ABOUT THIS TASK> For each line of the data below that includes the string "Finance", count one, and answer with the sum only.
*** DATA FOR THE TASK Section Begins ***
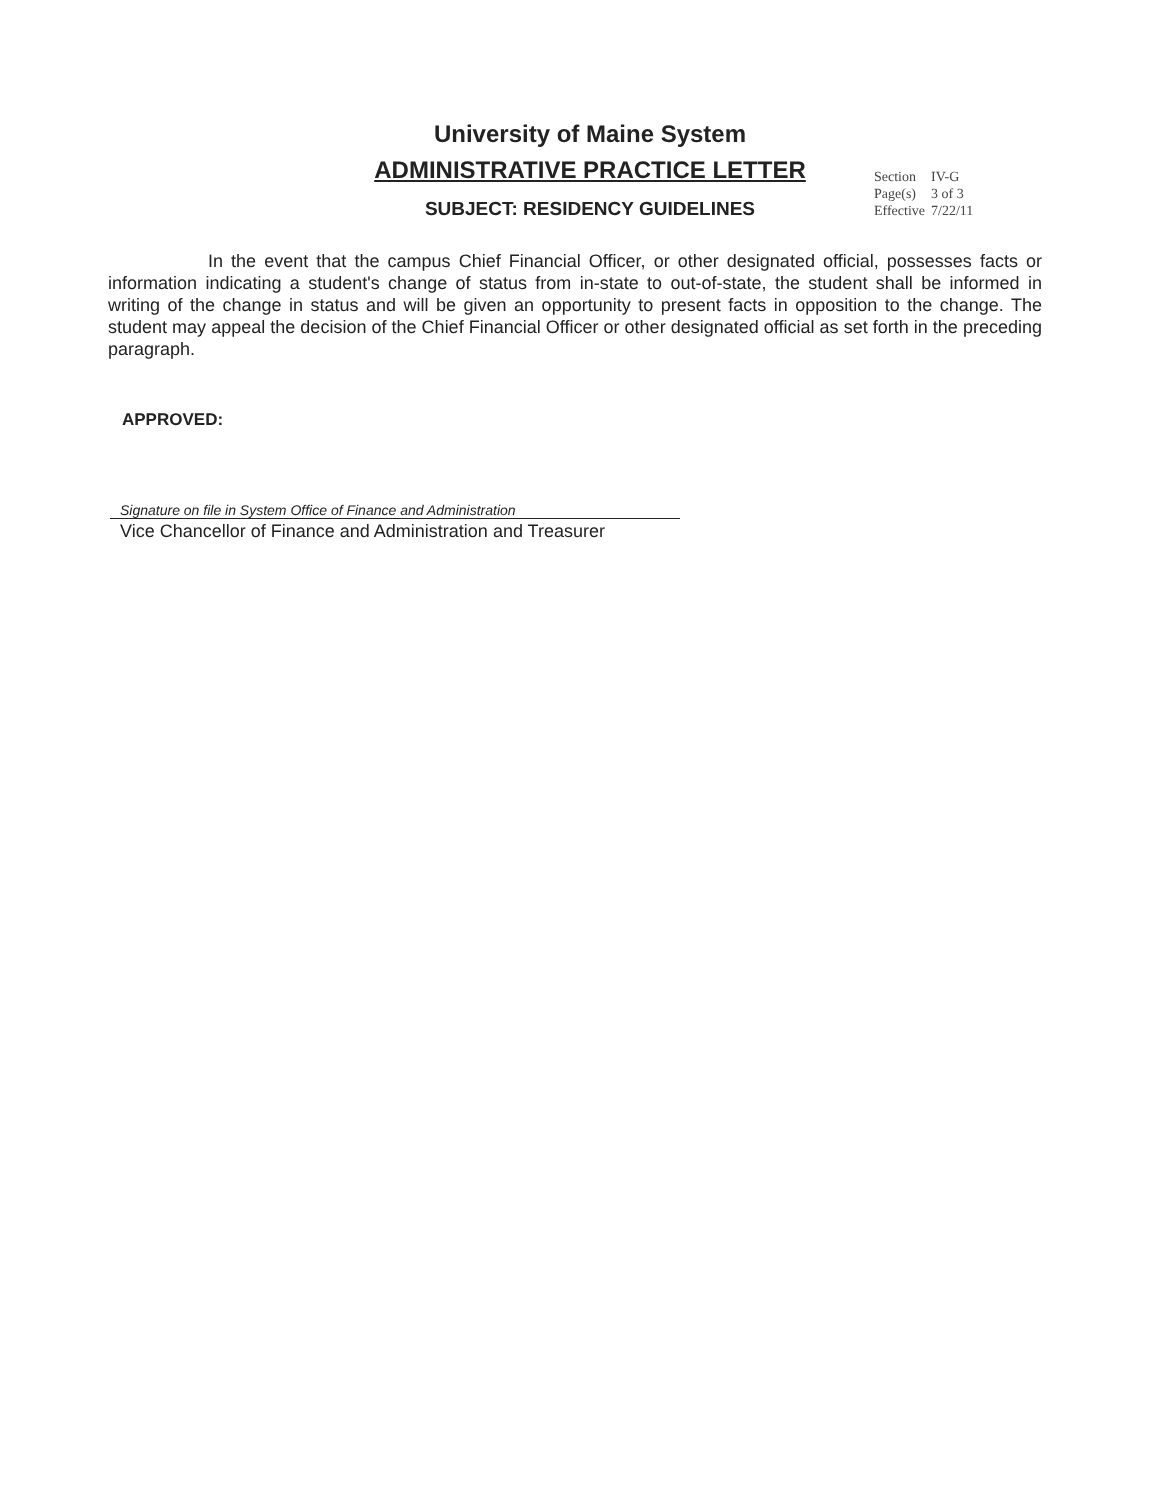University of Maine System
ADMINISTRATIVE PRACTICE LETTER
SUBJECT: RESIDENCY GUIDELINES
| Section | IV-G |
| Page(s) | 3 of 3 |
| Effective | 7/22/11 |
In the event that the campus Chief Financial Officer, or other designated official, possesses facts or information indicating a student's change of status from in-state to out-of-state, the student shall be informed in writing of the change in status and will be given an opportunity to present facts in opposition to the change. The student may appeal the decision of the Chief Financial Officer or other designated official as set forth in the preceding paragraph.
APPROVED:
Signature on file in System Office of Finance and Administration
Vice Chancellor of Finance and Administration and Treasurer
*** DATA FOR THE TASK Section Ends ***
COMPLETED EXERCISE> 2